April crude oil gained 39 cents on volume of 510,994 contracts. Open interest declined 4,010 contracts, which in relation to volume is approximately 60% below average. Crude remains oversold, and we expect a rally to at least the $93.00 level. Crude oil remains on a short and intermediate term sell signal. Stand aside.

Natural gas: On March 8, April natural gas generated an intermediate term buy signal.
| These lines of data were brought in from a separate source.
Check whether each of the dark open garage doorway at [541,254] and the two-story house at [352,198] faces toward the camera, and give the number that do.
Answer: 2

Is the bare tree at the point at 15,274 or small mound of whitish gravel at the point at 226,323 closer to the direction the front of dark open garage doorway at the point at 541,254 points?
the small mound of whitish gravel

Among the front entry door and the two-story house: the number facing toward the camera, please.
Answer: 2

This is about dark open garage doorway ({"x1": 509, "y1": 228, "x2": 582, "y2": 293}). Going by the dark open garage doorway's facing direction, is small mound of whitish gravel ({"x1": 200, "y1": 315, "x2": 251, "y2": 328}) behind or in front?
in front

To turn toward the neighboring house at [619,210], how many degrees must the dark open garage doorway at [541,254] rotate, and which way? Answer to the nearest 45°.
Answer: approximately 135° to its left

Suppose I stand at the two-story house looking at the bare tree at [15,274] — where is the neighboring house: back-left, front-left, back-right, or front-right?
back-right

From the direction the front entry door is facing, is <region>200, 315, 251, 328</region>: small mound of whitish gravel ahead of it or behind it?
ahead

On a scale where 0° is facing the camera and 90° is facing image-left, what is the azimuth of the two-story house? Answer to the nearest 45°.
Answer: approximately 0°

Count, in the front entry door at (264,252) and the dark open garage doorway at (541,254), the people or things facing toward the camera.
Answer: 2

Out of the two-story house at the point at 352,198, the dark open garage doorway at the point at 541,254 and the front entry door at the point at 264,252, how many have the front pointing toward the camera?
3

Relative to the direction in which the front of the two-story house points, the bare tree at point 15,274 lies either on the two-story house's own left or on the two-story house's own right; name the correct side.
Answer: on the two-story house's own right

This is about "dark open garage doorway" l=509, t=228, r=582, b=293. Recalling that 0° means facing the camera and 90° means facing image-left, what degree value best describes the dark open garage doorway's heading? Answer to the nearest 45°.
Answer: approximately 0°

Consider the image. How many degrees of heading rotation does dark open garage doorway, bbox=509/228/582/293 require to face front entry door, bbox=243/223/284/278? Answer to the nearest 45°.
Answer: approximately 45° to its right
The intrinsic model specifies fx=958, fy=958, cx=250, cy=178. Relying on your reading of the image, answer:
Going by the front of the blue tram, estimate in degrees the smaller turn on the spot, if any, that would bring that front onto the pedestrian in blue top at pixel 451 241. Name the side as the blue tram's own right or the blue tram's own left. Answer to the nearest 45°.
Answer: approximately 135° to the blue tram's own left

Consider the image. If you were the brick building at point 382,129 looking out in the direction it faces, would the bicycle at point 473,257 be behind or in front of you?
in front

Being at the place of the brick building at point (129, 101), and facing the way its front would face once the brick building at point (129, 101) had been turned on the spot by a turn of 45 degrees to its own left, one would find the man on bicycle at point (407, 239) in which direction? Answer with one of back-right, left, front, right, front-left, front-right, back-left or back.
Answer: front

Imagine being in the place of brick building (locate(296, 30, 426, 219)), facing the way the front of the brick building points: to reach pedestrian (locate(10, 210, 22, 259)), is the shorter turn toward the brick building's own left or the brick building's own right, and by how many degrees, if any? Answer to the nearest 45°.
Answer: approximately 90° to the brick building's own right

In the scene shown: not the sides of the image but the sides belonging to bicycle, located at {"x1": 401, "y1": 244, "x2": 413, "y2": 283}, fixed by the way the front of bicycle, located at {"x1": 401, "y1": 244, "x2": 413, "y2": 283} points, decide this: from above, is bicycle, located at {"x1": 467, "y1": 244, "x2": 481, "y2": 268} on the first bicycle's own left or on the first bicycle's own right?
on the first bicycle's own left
April natural gas advanced 4.7 cents on volume of 364,251 contracts. Open interest increased 5,870 contracts, which in relation to volume is approximately 35% less than average. Price and open interest action is acting in a bullish congruent fashion for the past several days. We expect natural gas prices to continue to move higher, and support should be found at the $3.40 area. For those long futures and options stay with these positions, but realize natural gas is overbought and with the generation of an intermediate term buy signal, a pullback is likely.

Copper:

May copper lost 1.15 cents on volume of 52,148 contracts. Open interest increased by 361 contracts which is minuscule and dramatically below average. We recommend waiting for a rally to the $3.60 area before considering implementing short positions.

Gold:

April gold gained $1.80 on volume of 248,165 contracts. Volume was the highest since February 26 when gold advanced $28.90 on volume of 270,504 contracts and open interest declined 6,132. On March 8, open interest increased by 2,896 contracts, which in relation to volume is approximately 45% below average. On March 8, gold made a low of $1560.40, which is the lowest price since February 21. The market continues to trade poorly, and we recommend that clients stand aside.

Platinum:

April platinum advanced $8.80 on volume of 14,640 contracts. Volume was the highest since March 1 when 16,374 contracts were traded and platinum declined $10.00 while open interest declined 320 contracts. On March 8, open interest increased by a massive 868 contracts, which in relation to volume is approximately 135% above average. Platinum generated a short-term sell signal on February 22 and an intermediate term sell signal on February 28. Continue to stand aside.

Palladium:

June palladium advanced $23.75 on volume of 8,075 contracts. Open interest increased by an incredible 2,082 contracts, which in relation to volume is an off the chart number of over 1000% increase above average. In previous reports, we have written about the relative strength outperformance of palladium versus platinum and have suggested using Stillwater Mining (SWC) to take advantage of strong palladium and eventually platinum prices. The liquidity in palladium is not conducive to futures trading.

Silver:

May silver gained 14 cents on volume of 54,354 contracts. Volume was the highest since March 1 when 61,782 contracts were traded and May silver advanced 5.8 cents while open interest increased 1,032 contracts. On March 8, open interest declined 1,322 contracts, which in relation to volume is average. On March 8, silver made a low of $28.32, which is the lowest price since March 1 when it made a low of 27.925. Stand aside.

Euro:

The March euro lost 1.05 cents on fairly heavy volume of 367,301 contracts. Volume declined approximately 39,000 contracts from March 7 when the euro gained 1.12 cents and open interest declined 6,030 contracts. On March 8 open interest increased 2,034 contracts, which in relation to volume is approximately 65% less than average. On February 26, the euro generated a short-term sell signal and on March 4 generated in intermediate term sell signal. Stand aside.

S&P 500 E mini:

The S&P 500 E mini gained 6.75 points on volume of 3,053,473 contracts. Volume was the highest since February 25 when 3,123,512 contracts were traded and the E mini closed at 1481.50. On March 8, open interest increased 123,644 contracts, which in relation to volume is approximately 50% above average. As we have said before, once the E mini approaches expiration, volume and open interest  numbers expand dramatically. On March 8, stocks trading above their 50 day moving average on the  NYSE rose to 1,707 from 1,659 on March 7. Stocks above their 50 day moving averages are trading dramatically below the January 22 high of 2115. We continue to think that writing calls that are significantly out of the money is the best way to trade the E mini.